Vor dem Buch stand die Frage im Raum, ob die Geschichte einer jungen Olympionikin, deren Leben ein negatives Ende nahm, wirklich genug Stoff bieten könnte, um einen ganzen Roman damit zu füllen. Diese leisen Zweifel wurden jedoch bereits nach den ersten Seiten begraben, in denen man in eine ferne Welt hineingesogen wird und sich emotional an die Geschicke der jungen Ich-Erzählerin bindet. Wohlwissend, dass diese Bindung im weiteren Verlauf unweigerlich ebenso in den Abgrund führen wird.

Mit Träumen im Herzen macht nicht den Fehler, wie eine langatmige Biografie daherzukommen, sondern verwebt geschickt reale Ereignisse, die der Autor Catozzella durch Gespräche mit Angehörigen erfahren hat, mit fiktiven, erzählerischen Elementen, die ans Herz gehen. Eine junge Frau, die stark, selbst bewusst und unabhängig ist, lebt in einem Land, das vom Krieg unterschiedlicher Clans gebeutelt wurde und dann sogar noch vom Islamismus überfallen wird. Das alleine sind bereits Kernelemente, die der Klappentext bewusst vorenthielt, die aber eine erhebliche Brisanz in den Roman bringen. Man möchte unbedingt erfahren, wie sich die gesellschaftlichen Verhältnisse verändern, welche Auswirkungen das auf Samia und ihre Familie hat und zumeist sind diese Dinge spannender als die eigentlichen Passagen über das Laufen.

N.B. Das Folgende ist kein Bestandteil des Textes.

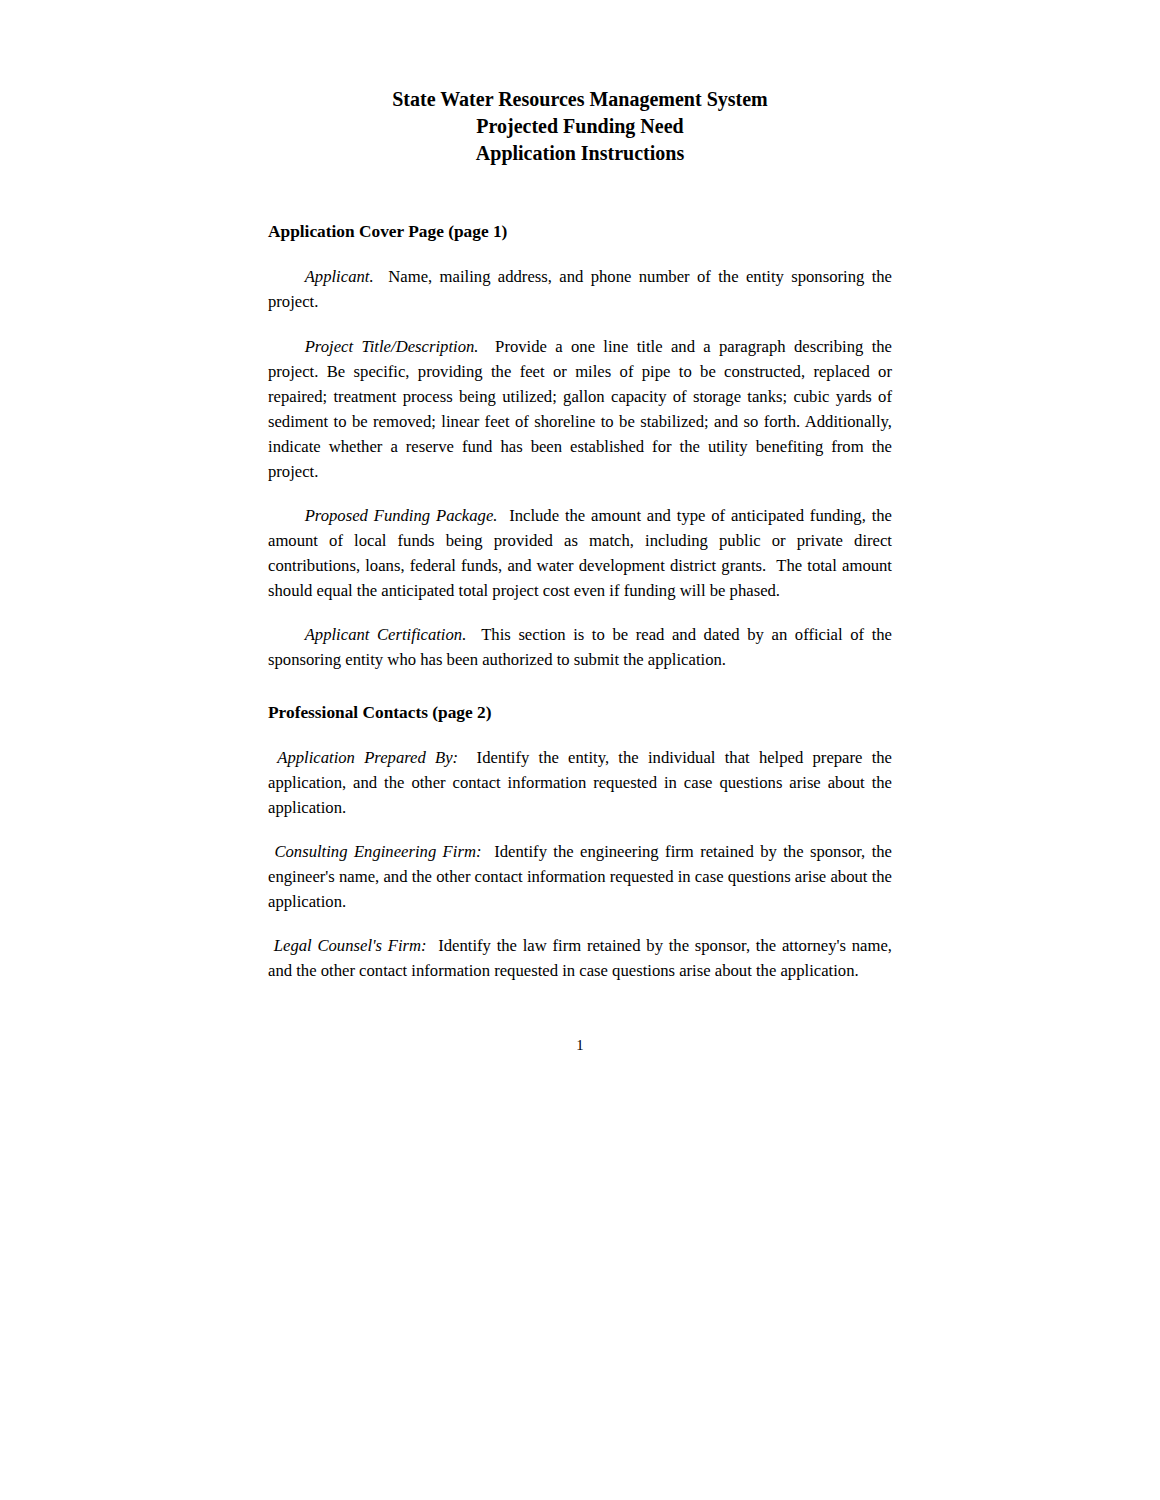State Water Resources Management System
Projected Funding Need
Application Instructions
Application Cover Page (page 1)
Applicant. Name, mailing address, and phone number of the entity sponsoring the project.
Project Title/Description. Provide a one line title and a paragraph describing the project. Be specific, providing the feet or miles of pipe to be constructed, replaced or repaired; treatment process being utilized; gallon capacity of storage tanks; cubic yards of sediment to be removed; linear feet of shoreline to be stabilized; and so forth. Additionally, indicate whether a reserve fund has been established for the utility benefiting from the project.
Proposed Funding Package. Include the amount and type of anticipated funding, the amount of local funds being provided as match, including public or private direct contributions, loans, federal funds, and water development district grants. The total amount should equal the anticipated total project cost even if funding will be phased.
Applicant Certification. This section is to be read and dated by an official of the sponsoring entity who has been authorized to submit the application.
Professional Contacts (page 2)
Application Prepared By: Identify the entity, the individual that helped prepare the application, and the other contact information requested in case questions arise about the application.
Consulting Engineering Firm: Identify the engineering firm retained by the sponsor, the engineer's name, and the other contact information requested in case questions arise about the application.
Legal Counsel's Firm: Identify the law firm retained by the sponsor, the attorney's name, and the other contact information requested in case questions arise about the application.
1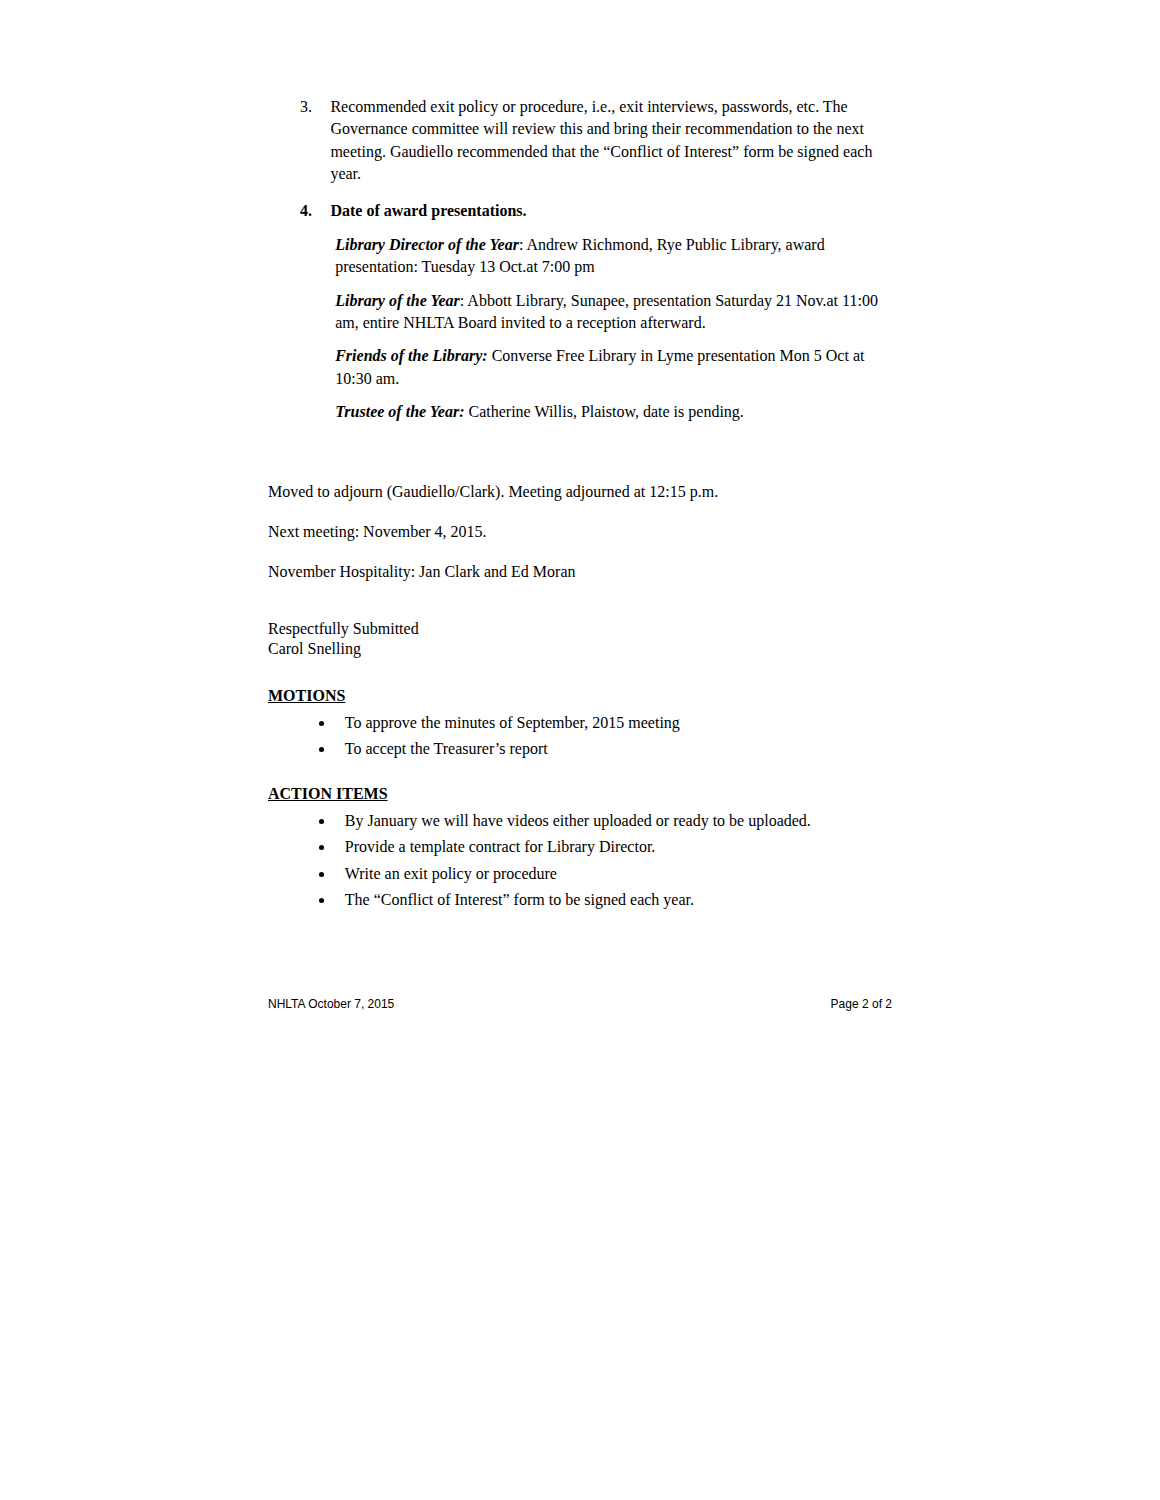Recommended exit policy or procedure, i.e., exit interviews, passwords, etc. The Governance committee will review this and bring their recommendation to the next meeting. Gaudiello recommended that the “Conflict of Interest” form be signed each year.
Date of award presentations.
Library Director of the Year: Andrew Richmond, Rye Public Library, award presentation: Tuesday 13 Oct.at 7:00 pm
Library of the Year: Abbott Library, Sunapee, presentation Saturday 21 Nov.at 11:00 am, entire NHLTA Board invited to a reception afterward.
Friends of the Library: Converse Free Library in Lyme presentation Mon 5 Oct at 10:30 am.
Trustee of the Year: Catherine Willis, Plaistow, date is pending.
Moved to adjourn (Gaudiello/Clark). Meeting adjourned at 12:15 p.m.
Next meeting: November 4, 2015.
November Hospitality: Jan Clark and Ed Moran
Respectfully Submitted
Carol Snelling
MOTIONS
To approve the minutes of September, 2015 meeting
To accept the Treasurer’s report
ACTION ITEMS
By January we will have videos either uploaded or ready to be uploaded.
Provide a template contract for Library Director.
Write an exit policy or procedure
The “Conflict of Interest” form to be signed each year.
NHLTA October 7, 2015 Page 2 of 2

Dazu gesellt sich eine Flüchtlingsgeschichte, die in Schulen und anderen Bildungseinrichtungen verwendet werden sollte, um Menschen dafür zu sensibilisieren, was es bedeutet, aus Angst sein Zuhause verlassen und in eine unbekannte Welt fliehen zu müssen. Die einzelnen Stationen dieser Flucht sind an manchen Stellen nur schwer zu ertragen, während gleichzeitig eine Bewunderung für Samia wächst, wie sie diese Strapazen und folterähnlichen Zustände überstehen konnte.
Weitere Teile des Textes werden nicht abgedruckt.